Repeat, exactly as written, all of the entries, but not their pictures.

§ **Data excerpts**
▬▬▬▬▬▬▬▬▬▬

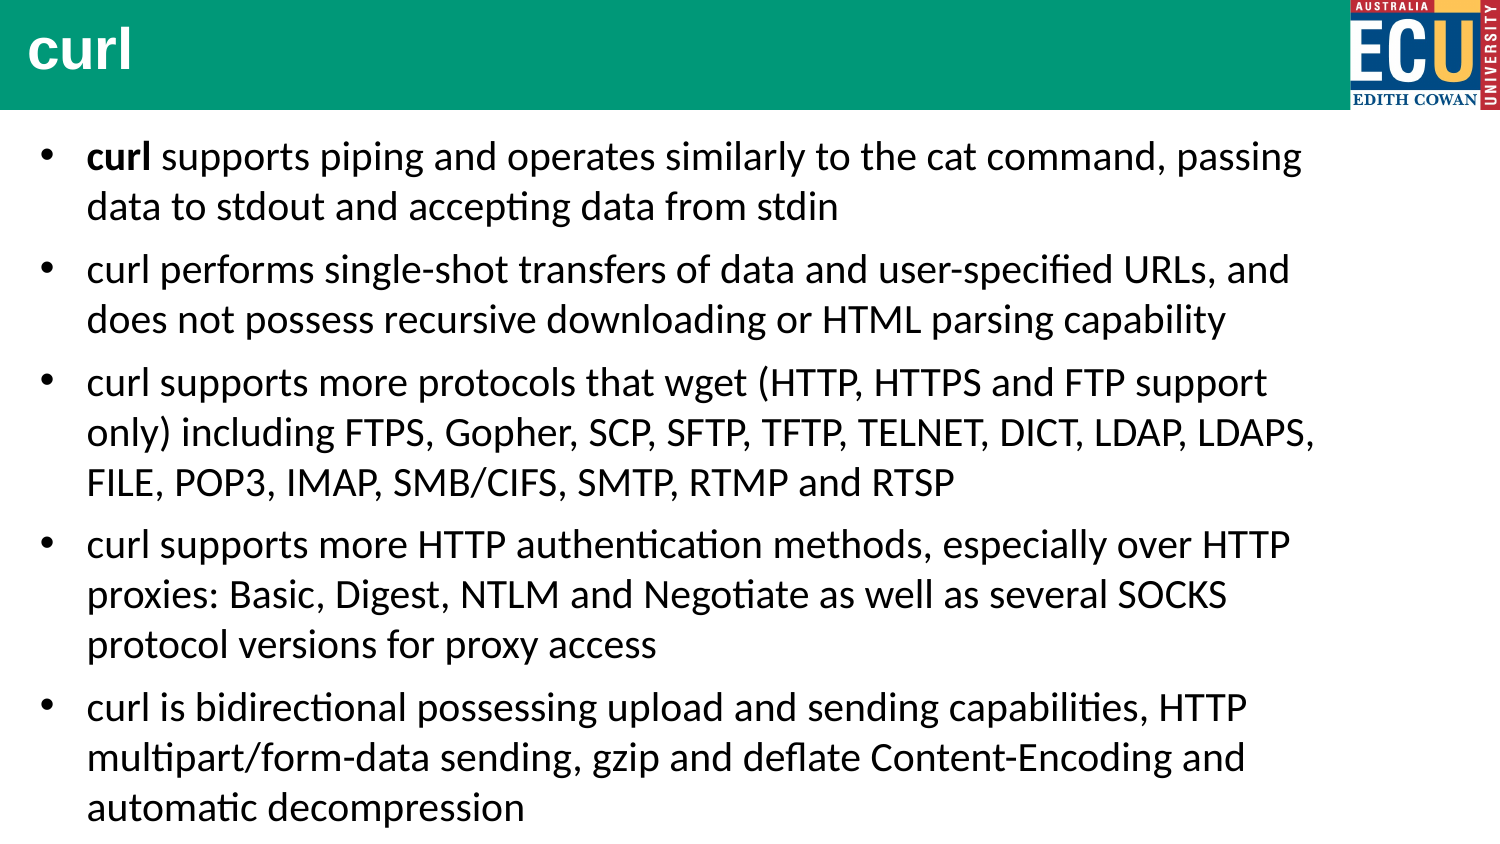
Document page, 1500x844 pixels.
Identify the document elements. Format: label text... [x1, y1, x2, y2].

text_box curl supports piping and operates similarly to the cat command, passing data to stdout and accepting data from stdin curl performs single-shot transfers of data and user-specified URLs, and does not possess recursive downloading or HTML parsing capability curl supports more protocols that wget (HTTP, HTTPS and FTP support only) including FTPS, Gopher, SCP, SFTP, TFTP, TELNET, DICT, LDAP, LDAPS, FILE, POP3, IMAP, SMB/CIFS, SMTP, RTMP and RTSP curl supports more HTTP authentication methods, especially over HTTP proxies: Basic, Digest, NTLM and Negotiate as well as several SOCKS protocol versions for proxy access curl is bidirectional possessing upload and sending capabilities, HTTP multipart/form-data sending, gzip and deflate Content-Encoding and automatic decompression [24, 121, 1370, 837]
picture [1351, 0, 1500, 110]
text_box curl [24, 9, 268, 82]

▬▬▬▬▬▬▬▬▬▬

§ **WORKED SOLUTION**
Document page, 1500x844 pixels.
Identify the document elements. Format: label text... [x1, y1, x2, y2].

text_box curl supports piping and operates similarly to the cat command, passing data to stdout and accepting data from stdin curl performs single-shot transfers of data and user-specified URLs, and does not possess recursive downloading or HTML parsing capability curl supports more protocols that wget (HTTP, HTTPS and FTP support only) including FTPS, Gopher, SCP, SFTP, TFTP, TELNET, DICT, LDAP, LDAPS, FILE, POP3, IMAP, SMB/CIFS, SMTP, RTMP and RTSP curl supports more HTTP authentication methods, especially over HTTP proxies: Basic, Digest, NTLM and Negotiate as well as several SOCKS protocol versions for proxy access curl is bidirectional possessing upload and sending capabilities, HTTP multipart/form-data sending, gzip and deflate Content-Encoding and automatic decompression [24, 121, 1370, 837]
picture [1351, 0, 1500, 110]
text_box curl [24, 9, 268, 82]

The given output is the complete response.